Reps. Stephanie Howse (D-Cleveland) and Juanita O. Brent (D-Cleveland) testified before the House Insurance Committee Wednesday on House Bill (HB) 416, their legislation that would promote financial security and stability for Ohioans after they retire. The bill would create The Ohio Retirement Savings Program (ORSP), a supplemental pension plan in addition to Social Security benefits.
“It’s hard to calculate the impacts of the coronavirus pandemic. Many Ohioans including our older Ohioans lost their jobs and had to dip into their savings to make ends meet. By creating a retirement system for private sector employees, Ohio will be improving the long-term outcomes and providing a more secure future for our citizens during their golden years,” said Rep. Howse.

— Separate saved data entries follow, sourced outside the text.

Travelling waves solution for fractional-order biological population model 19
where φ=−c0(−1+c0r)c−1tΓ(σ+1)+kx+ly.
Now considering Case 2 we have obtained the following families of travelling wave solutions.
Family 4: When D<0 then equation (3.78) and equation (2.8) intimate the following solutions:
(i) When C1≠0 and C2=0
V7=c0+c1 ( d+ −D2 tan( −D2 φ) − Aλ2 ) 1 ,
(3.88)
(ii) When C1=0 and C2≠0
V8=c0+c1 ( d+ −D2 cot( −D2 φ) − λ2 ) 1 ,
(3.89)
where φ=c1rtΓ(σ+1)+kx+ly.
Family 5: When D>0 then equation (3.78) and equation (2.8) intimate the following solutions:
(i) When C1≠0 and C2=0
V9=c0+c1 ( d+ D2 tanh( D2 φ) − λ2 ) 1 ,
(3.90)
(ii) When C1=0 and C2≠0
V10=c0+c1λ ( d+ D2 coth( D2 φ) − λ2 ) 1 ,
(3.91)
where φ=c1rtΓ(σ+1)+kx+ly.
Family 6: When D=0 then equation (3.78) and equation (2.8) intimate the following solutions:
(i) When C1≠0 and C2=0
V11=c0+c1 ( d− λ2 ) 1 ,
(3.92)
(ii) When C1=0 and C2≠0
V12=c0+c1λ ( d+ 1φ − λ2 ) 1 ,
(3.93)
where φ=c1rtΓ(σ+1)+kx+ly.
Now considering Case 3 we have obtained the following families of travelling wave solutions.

According to The National Institute on Retirement Security, half of all workers will reach retirement with too little savings to fund it. Employees participating in the ORSP would be enrolled in a defined benefit retirement plan developed by members of the Public Employees Retirement Board.

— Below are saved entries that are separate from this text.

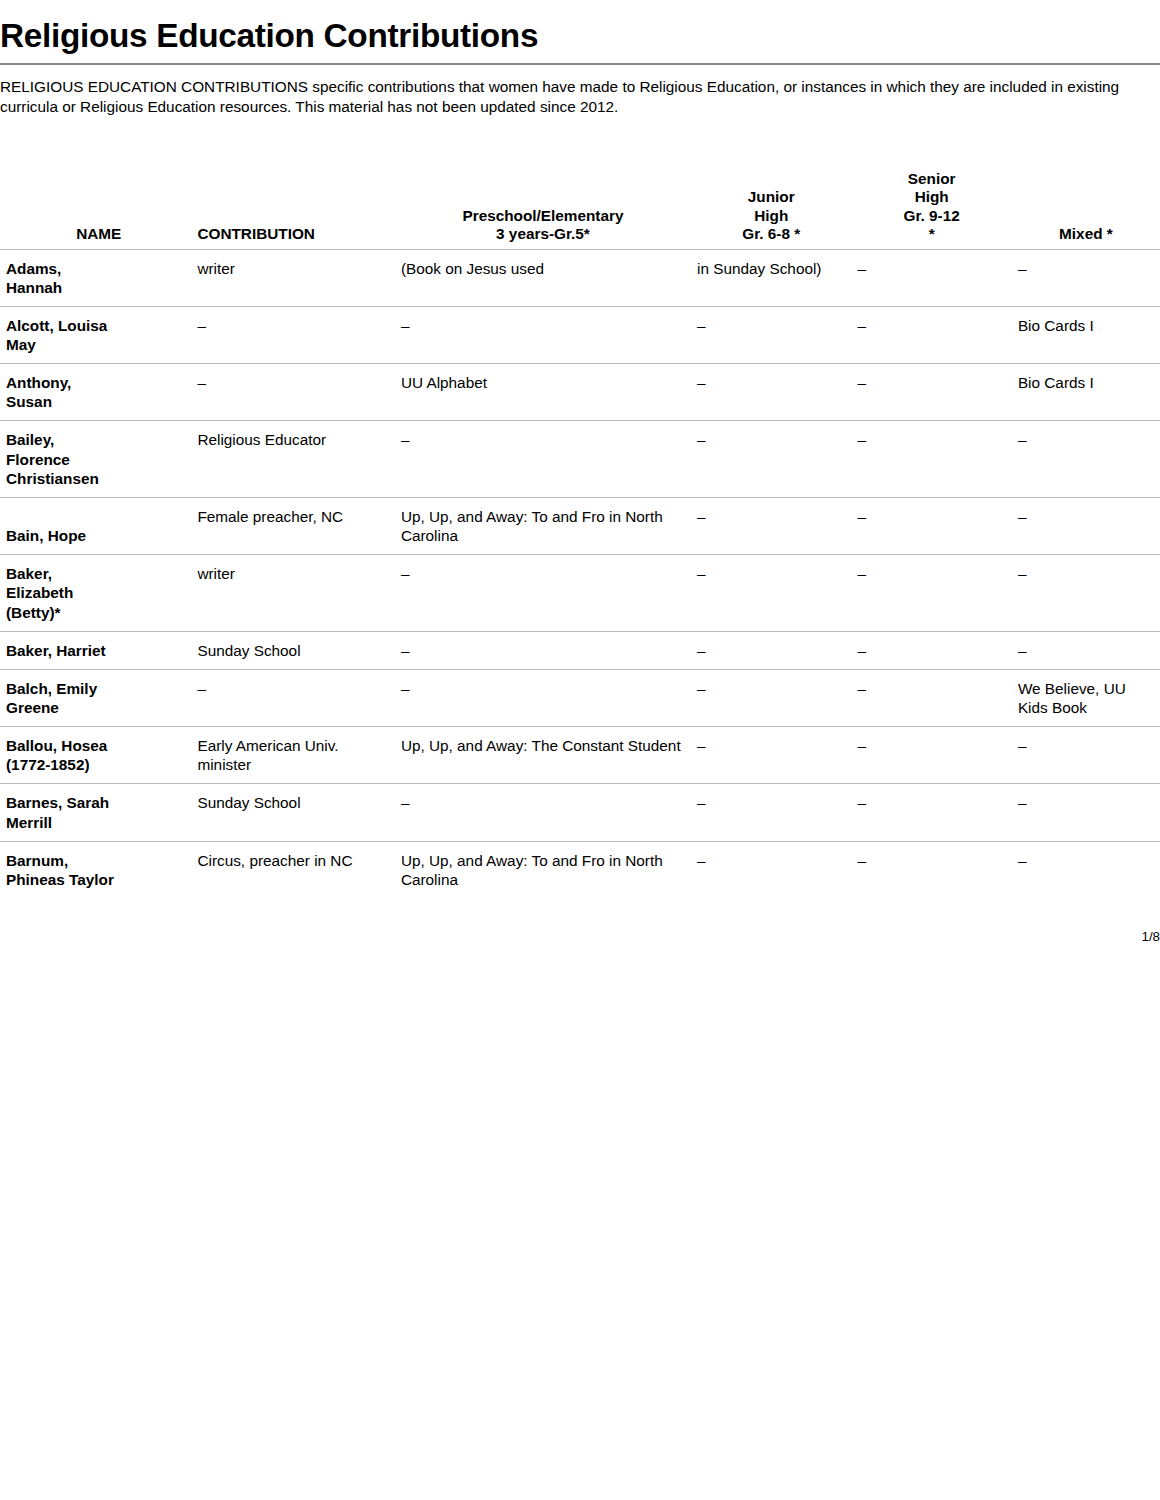Religious Education Contributions
RELIGIOUS EDUCATION CONTRIBUTIONS specific contributions that women have made to Religious Education, or instances in which they are included in existing curricula or Religious Education resources. This material has not been updated since 2012.
| NAME | CONTRIBUTION | Preschool/Elementary 3 years-Gr.5* | Junior High Gr. 6-8 * | Senior High Gr. 9-12 * | Mixed * |
| --- | --- | --- | --- | --- | --- |
| Adams, Hannah | writer | (Book on Jesus used | in Sunday School) | – | – |
| Alcott, Louisa May | – | – | – | – | Bio Cards I |
| Anthony, Susan | – | UU Alphabet | – | – | Bio Cards I |
| Bailey, Florence Christiansen | Religious Educator | – | – | – | – |
| Bain, Hope | Female preacher, NC | Up, Up, and Away: To and Fro in North Carolina | – | – | – |
| Baker, Elizabeth (Betty)* | writer | – | – | – | – |
| Baker, Harriet | Sunday School | – | – | – | – |
| Balch, Emily Greene | – | – | – | – | We Believe, UU Kids Book |
| Ballou, Hosea (1772-1852) | Early American Univ. minister | Up, Up, and Away: The Constant Student | – | – | – |
| Barnes, Sarah Merrill | Sunday School | – | – | – | – |
| Barnum, Phineas Taylor | Circus, preacher in NC | Up, Up, and Away: To and Fro in North Carolina | – | – | – |
1/8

“Developing the Ohio Retirement Saving Plan is vital to make sure that all Ohioans have a pathway to retire with dignity,” said Rep. Brent. “Retirement should be something to look forward to not a burdensome time.”
HB 416 would:
- Create the Ohio Retirement Savings Program and require participating employees to be enrolled in a defined benefit retirement plan developed by members of the Public Employees Retirement Board;
- Require a private sector employer that does not maintain a tax-exempt employer-sponsored retirement program to deduct a percentage of an employee’s paycheck established by the Board and remit it to the ORSP, unless the employee opts out;
- Prohibit an employer from failing to participate and allow the Board to fine a noncomplying employer;
- Require deductions from employee paychecks and fines against noncomplying employers to be deposited into the Ohio Retirement Savings Fund created by the bill;
- Specify that an employer is not responsible for the administration, investment, or investment performance of the ORSP and that the state is not liable for retirement savings benefits earned by participants.